In drei Sätzen: Der Sohn des türkischen Präsidenten Recep Tayyip Erdogan kommt am 2. März 2026 nach Wien, um bei einem Ramadan-Event der Union Internationaler Demokraten (UID) aufzutreten. Die UID mobilisiert die türkeistämmige Community seit 2006 für Erdogan und dessen Politik, wie die Dokumentationsstelle Politischer Islam seit Langem dokumentiert. UID gilt seit Jahren als AKP-Lobby in Österreich.

Der Auslöser: Die UID Austria lädt für den 2. März 2026 um 16:30 Uhr in die Royal EventHalle in Wien-Meidling ein. Necmeddin Bilal Erdogan und AKP-Vize Zafer Sırakaya sprechen beim Ramadan-Treffen.
Wer sagt was:
- Necmeddin Bilal Erdogan tritt als Vorsitzender der Ilim Yayma Vakfi auf und verkörpert die religiöse Legitimation der Erdogan-Dynastie.
- Zafer Sirakaya preist als AKP-Außenpolitiker die „Brückenfunktion“ zur Diaspora.

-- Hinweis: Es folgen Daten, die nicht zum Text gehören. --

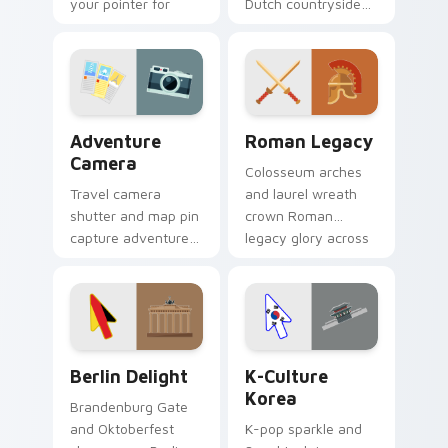
your pointer for
Dutch countryside
coastal travel tabs.
charm across your
pointer and click
pair.
Adventure Camera custom cursor pack preview for
Roman Legacy custom curso
Adventure
Roman Legacy
Camera
Colosseum arches
Travel camera
and laurel wreath
shutter and map pin
crown Roman
capture adventure
legacy glory across
moments across
your history lover
your pointer for
pointer.
photo lovers.
Berlin Delight custom cursor pack preview for Chr
K-Culture Korea custom cur
Berlin Delight
K-Culture
Korea
Brandenburg Gate
and Oktoberfest
K-pop sparkle and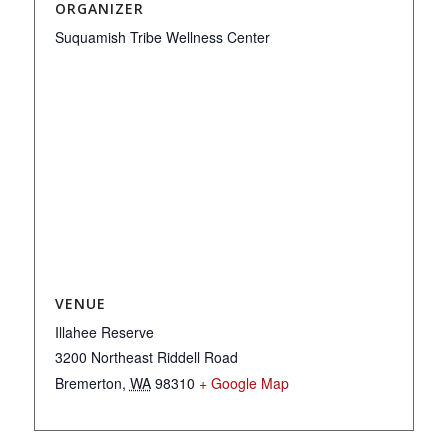
ORGANIZER
Suquamish Tribe Wellness Center
VENUE
Illahee Reserve
3200 Northeast Riddell Road
Bremerton
,
WA
98310
+ Google Map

- Die Dokumentationsstelle Politischer Islam stuft die UID klar ein: „Die UID übernimmt eine Brückenfunktion zwischen der Erdogan-Regierung und der türkeistämmigen Diaspora.“
Big Picture:
- Über Moscheen der ATIB (Diyanet-nahe Türkisch-Islamische Union) und der Milli Görüs-Verbände (Islamische Föderation/IGMG) wird mit hoher Wahrscheinlichkeit für AKP-nahe Positionen mobilisiert. Wie DPI-Berichte und Analysen zur Diaspora-Politik zeigen, nutzen diese Strukturen religiöse Räume für politische Einflussnahme und Wahlkampf in Österreich.
- Ümit Vural, Präsident der Islamischen Glaubensgemeinschaft in Österreich (IGGÖ), hat am 3. Mai 2025 ein Memorandum of Understanding mit dem Diyanet-Präsidenten Ali Erbas unterzeichnet, das die Zusammenarbeit in Bildung, Theologie und interkulturellem Austausch vertieft und damit türkisch-staatliche Einflusskanäle weiter institutionalisiert.
- Durch diese Kooperation und Vurals Führungsrolle (seit 2018, wiedergewählt 2023) werden Strukturen des politischen Islams aus Ankara in Österreich und Europa zunehmend salonfähig gemacht.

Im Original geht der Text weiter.